Data Science Talk Series Summer Semester 2021

Invitation Data Science Talks

 
We are happy to announce that our Talk Series will be continued online via Zoom. Today we would like to invite you to our next sessions:

 

● Friday 5 March 2021 @ 14:00

Sylvia Kritzinger (Department of Government)

Exploring possibilities for dealing with survey data: data science and political science in partnership?

 

● Friday 26 March 2021 @ 12:00

Nils Kriege (Research Group Data Mining and Machine Learning)

Learning with Structured Data by Matching and Embedding Graphs

 

● Friday 16 April 2021 @ 12:00

O. Anatole von Lilienfeld (Computational Materials Physics)

Quantum Machine Learning


 

Join via Zoom

https://zoom.us/j/95484956002?pwd=ZXcreERLZkk3ejdRN1hvRzcrTGY0QT09

Meeting-ID: 954 8495 6002

Password: dsunivie21

 

 

Friday 5 March 2021 @ 14:00

Sylvia Kritzinger (Department of Government)

Exploring possibilities for dealing with survey data: data science and political science in partnership?


Political science research on public opinion and voting behaviour focuses on the emergence and development of political attitudes and political behaviours. We thereby analyse both long-term factors such as individual (psychological) predispositions and short-term implications stemming from the private environment of voters, the media landscape as well as the party communication per se. To conduct this analysis, data is collected via representative citizen surveys. Both the data collection and the subsequent statistical modelling of the data are strongly theory-driven. For our research, we can in the meantime rely on a large number of (panel) data sets, where a large number of variables per individual is available. However, for each of our analyses we normally use very few of those variables. In the presentation, I will first outline our research interests by presenting some examples. Second, I will present the various data sets and their characteristics (including linkage options).
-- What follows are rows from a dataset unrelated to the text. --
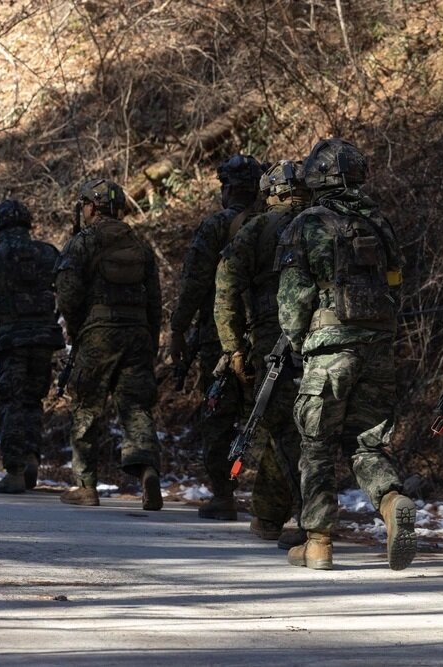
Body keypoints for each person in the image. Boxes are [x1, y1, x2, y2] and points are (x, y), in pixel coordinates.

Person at [276, 138, 416, 571]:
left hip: (328, 351)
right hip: (377, 349)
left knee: (316, 446)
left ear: (316, 177)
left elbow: (293, 298)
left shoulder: (305, 224)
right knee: (367, 443)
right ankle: (393, 503)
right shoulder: (380, 224)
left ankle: (317, 542)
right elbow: (394, 283)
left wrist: (300, 344)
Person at [214, 160, 309, 548]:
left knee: (284, 427)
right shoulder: (324, 222)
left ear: (271, 192)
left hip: (273, 339)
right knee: (291, 426)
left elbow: (226, 289)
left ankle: (308, 518)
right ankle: (268, 514)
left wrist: (233, 347)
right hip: (323, 336)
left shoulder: (256, 229)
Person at [55, 179, 163, 510]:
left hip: (98, 333)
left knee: (86, 407)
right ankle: (147, 470)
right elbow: (155, 299)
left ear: (90, 206)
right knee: (136, 407)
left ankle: (86, 485)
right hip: (138, 334)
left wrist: (75, 328)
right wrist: (152, 337)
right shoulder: (140, 243)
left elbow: (68, 291)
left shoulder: (83, 241)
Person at [169, 155, 262, 520]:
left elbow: (194, 284)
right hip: (271, 336)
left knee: (218, 418)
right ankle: (278, 501)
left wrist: (178, 329)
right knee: (270, 418)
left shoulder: (216, 226)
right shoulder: (275, 224)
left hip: (219, 340)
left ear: (230, 188)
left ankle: (224, 495)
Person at [0, 200, 64, 493]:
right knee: (33, 401)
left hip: (10, 341)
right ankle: (32, 457)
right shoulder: (48, 253)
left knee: (12, 403)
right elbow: (66, 290)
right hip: (44, 340)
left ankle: (14, 471)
By doing so, overlaps with research interests of the data sciences should (hopefully) materialize.

 

 

Friday 26 March 2021 @ 12:00

Nils Kriege (Research Group Data Mining and Machine Learning)
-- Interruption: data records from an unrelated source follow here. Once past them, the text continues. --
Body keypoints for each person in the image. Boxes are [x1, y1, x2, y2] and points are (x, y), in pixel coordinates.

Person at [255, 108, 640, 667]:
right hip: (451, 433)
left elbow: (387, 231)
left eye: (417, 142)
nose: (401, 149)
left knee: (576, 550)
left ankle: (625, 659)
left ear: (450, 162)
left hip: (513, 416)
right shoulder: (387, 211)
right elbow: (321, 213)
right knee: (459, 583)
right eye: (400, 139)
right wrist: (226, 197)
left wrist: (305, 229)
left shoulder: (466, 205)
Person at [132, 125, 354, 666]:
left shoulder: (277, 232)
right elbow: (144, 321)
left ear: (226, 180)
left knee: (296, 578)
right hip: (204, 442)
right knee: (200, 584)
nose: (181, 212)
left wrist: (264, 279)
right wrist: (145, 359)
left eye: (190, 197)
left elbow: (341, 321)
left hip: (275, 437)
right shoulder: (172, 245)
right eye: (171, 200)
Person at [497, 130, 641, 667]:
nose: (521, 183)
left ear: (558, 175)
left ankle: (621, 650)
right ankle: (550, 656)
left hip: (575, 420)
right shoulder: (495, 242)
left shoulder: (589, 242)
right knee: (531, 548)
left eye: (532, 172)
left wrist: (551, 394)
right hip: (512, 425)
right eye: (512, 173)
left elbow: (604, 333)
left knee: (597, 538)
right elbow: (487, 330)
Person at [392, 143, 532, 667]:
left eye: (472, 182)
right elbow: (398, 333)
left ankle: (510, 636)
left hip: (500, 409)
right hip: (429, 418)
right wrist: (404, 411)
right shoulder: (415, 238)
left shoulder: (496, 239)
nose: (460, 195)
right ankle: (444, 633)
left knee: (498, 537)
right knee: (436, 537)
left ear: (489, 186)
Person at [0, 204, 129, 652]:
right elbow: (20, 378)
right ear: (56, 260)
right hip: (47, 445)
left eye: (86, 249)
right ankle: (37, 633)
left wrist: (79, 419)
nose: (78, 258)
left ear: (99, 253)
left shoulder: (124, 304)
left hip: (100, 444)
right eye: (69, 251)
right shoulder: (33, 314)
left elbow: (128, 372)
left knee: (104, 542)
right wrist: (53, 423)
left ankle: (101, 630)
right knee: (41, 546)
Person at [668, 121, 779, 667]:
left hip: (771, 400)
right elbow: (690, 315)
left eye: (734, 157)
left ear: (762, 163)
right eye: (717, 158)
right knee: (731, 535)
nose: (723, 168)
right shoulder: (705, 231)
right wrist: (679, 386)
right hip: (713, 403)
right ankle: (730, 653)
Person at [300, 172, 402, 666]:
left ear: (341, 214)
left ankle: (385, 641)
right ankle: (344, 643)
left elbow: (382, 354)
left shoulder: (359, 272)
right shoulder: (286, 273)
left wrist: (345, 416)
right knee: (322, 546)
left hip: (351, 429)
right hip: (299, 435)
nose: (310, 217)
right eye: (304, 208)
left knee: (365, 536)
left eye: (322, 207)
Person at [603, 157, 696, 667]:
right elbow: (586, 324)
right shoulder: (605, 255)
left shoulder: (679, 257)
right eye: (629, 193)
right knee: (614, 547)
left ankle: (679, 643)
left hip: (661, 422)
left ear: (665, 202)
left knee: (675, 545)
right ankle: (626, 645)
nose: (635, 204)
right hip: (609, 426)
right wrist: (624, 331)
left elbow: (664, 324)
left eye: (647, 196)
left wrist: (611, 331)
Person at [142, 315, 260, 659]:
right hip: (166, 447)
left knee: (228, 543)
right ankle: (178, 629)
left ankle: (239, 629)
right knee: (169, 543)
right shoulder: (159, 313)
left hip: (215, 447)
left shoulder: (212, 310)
Learning with Structured Data by Matching and Embedding Graphs


Data mining and machine learning for structured data is becoming increasingly important in domains such as social network analysis, computer vision or chem- and bioinformatics. In this talk, I give an overview of my work in this area with a focus on applications in cheminformatics. The talk is divided into three closely connected parts.
The maximum common subgraph problem asks for a largest substructure that is contained in two given graphs. The problem is NP-hard in general. I introduce polynomial-time algorithms for trees and tree-like graphs. Motivated by constraints relevant in cheminformatics a variation of the problem is formalized and solved efficiently in series-parallel graphs.
Graph kernels are specific similarity measures for graphs, which enable the application of established machine learning approaches such as support vector machines to graphs. I will present kernels based on Weisfeiler-Lehman refinement.
Graph neural networks extend deep learning techniques, which have been proven to be extremely successful for data such as images, to directly operate on graphs. I will present a technique for deep graph matching, which learns and refines feature representations to reach a consensus mapping.

 

 

Friday 16 April 2021 @ 12:00
O. Anatole von Lilienfeld (Computational Materials Physics)

Quantum Machine Learning


Many of the most relevant observables of matter depend explicitly on atomistic and electronic details, rendering a first principles approach to computational materials design mandatory. Alas, even when using high-performance computers, brute force high-throughput screening of material candidates is beyond any capacity for all but the simplest systems and properties due to the combinatorial nature of compound space, i.e. all the possible combinations of compositional and structural degrees of freedom. Consequently, efficient exploration algorithms exploit implicit redundancies and correlations. I will discuss recently developed statistical learning based approaches for interpolating quantum mechanical observables throughout compound space. Numerical results indicate promising performance in terms of efficiency, accuracy, scalability and transferability.